An emotional (and practical) guide for dealing with creative rejection:
Turn down the volume of your inner-critic Tempting as it may be to list all your faults in the aftermath of rejection or to chastise yourself for what you did “wrong” — don’t. It’s good to review what happened and think about what you should do differently in the future. However, try to separate fact from emotion. Whenever negative thoughts start creeping in, notice them, recognize them for what they are (a useless loop), and wave them goodbye.
Connection, connection, connection Remember the way our brains are wired, always wanting us to belong? After rejection, our primal-brain makes us feel destabilized. That’s why it’s important to restore feelings of connectedness. Remind yourself you’re appreciated and loved. Try to grab a drink with friends or make plans for dinner — anything to make you feel grounded and not alone. Another great idea to help you feel connected is doing something for others: helping out a friend who needs a favour, volunteering for a cause close to your heart, offering your design skills for a charity. All of these will get you out of your own head, and make you feel connected to a greater sense of purpose.
Do not compare yourself to others In moments of rejection we are at our most vulnerable. Avoid the very common mistake of comparing yourself to others in those very delicate times. Now is not the time to scroll Instagram and LinkedIn and fall into the famous trap of “everyone has their life together but me”. Remember that everyone experiences rejection. Yes, EVERYONE! We just don’t post about it online very often. Don’t believe that this only happens to you because it’s simply not true.
It’s part of the process Creative careers aren't linear. Remember that rejection isn't an obstacle to your development, it’s actually an essential part of it. Rejection is a form of redirection. It can often uncover truths that we’ve not been paying attention to. Try and assess the reasons for rejection and adjust accordingly, identifying your strengths and weaknesses. It will make you a better creative.
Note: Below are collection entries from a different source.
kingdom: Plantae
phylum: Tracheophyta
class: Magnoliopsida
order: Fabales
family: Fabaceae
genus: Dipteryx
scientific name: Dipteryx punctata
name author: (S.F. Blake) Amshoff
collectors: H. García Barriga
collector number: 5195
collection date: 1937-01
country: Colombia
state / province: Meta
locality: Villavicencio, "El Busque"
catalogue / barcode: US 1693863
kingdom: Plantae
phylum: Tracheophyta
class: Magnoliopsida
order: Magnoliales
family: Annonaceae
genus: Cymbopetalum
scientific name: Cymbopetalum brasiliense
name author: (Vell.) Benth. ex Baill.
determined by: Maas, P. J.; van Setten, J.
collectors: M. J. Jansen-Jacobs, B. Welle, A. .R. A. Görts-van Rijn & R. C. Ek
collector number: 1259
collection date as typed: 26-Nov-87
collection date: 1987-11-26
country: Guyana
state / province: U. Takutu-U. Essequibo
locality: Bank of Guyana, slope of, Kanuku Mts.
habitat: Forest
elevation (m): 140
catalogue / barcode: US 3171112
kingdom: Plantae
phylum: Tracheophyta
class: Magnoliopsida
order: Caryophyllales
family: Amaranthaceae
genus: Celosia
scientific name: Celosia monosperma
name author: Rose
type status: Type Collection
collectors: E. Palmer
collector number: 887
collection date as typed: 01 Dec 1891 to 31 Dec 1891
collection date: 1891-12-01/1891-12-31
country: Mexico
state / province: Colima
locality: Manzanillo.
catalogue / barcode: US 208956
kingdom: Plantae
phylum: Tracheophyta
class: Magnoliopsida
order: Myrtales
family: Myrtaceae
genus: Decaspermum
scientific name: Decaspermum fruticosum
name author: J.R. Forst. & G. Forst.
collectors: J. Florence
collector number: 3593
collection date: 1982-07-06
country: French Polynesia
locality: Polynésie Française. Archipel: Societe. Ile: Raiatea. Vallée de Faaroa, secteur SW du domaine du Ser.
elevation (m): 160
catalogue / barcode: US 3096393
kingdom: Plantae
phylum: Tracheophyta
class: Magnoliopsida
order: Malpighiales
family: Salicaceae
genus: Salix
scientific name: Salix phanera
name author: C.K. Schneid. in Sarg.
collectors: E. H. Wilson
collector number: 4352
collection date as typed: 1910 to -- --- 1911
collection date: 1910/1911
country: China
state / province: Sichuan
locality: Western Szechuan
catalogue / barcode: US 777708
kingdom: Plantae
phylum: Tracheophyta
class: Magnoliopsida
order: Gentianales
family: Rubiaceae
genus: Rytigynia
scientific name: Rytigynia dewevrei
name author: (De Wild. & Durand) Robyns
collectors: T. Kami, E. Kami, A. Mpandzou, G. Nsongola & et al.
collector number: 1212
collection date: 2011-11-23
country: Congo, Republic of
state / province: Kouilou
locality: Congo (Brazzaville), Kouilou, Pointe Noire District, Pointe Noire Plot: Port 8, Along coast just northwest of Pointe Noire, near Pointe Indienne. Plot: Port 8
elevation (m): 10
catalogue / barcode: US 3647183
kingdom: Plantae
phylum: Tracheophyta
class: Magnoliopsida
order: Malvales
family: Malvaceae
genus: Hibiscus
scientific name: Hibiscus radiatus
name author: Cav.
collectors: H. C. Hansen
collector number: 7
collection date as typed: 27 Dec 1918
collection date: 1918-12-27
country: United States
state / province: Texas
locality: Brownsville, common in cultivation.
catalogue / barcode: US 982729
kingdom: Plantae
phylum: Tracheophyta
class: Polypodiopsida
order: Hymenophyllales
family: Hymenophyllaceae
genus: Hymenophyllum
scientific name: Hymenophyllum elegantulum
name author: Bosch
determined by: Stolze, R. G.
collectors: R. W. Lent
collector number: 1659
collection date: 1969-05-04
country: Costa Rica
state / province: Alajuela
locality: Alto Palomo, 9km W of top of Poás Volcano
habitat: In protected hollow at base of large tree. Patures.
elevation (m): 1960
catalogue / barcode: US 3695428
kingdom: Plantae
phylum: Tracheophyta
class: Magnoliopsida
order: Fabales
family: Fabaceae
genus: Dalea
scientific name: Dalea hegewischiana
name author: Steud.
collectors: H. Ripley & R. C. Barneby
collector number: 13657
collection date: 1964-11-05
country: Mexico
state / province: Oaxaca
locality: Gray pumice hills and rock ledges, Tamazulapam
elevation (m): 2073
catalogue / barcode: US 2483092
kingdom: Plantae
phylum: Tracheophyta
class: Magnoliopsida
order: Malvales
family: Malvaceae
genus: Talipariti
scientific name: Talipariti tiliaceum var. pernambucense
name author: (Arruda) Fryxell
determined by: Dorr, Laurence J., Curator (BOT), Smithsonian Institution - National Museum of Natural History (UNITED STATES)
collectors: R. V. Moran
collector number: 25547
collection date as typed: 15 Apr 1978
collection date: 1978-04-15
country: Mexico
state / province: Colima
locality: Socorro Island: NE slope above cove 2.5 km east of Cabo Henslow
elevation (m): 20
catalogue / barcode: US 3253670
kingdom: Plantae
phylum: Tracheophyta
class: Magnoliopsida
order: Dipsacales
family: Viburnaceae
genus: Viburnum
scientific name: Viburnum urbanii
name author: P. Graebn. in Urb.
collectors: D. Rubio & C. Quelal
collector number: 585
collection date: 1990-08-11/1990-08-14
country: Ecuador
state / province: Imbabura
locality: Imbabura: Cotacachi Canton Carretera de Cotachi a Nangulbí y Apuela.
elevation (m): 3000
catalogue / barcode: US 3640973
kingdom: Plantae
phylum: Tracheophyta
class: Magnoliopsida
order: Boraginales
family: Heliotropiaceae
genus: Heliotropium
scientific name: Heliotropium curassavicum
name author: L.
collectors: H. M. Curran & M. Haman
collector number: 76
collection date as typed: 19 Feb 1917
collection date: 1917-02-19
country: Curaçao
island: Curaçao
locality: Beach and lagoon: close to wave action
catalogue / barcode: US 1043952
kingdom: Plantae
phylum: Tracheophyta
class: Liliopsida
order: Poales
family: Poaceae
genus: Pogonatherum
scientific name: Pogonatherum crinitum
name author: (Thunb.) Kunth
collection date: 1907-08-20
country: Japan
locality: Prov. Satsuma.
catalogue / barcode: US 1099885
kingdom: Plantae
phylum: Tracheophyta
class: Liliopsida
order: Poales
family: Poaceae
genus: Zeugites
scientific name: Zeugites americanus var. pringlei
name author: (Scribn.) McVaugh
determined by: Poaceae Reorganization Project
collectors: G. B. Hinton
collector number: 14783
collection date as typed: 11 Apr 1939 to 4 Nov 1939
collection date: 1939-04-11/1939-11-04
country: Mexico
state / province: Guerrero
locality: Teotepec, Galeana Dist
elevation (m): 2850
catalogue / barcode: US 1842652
Take your time Give yourself permission to feel sad. Making space for unpleasant emotions is an important step in being able to move forward, so allow yourself the time to grieve your loss — no matter how big or small. How much time is enough? It’s very personal but you’ll notice by yourself when the time is up. You’ll begin to feel new emotions, ones that allow for optimism to surface again.
Change the scene
If it’s your creative side that makes you feel insecure at the moment, do something that will bring back your confidence and esteem in other walks of life. Go for a hike, cook something new, paint a wall or reshuffle the furniture at home. Anything that will get you into a different mindset to gain some perspective.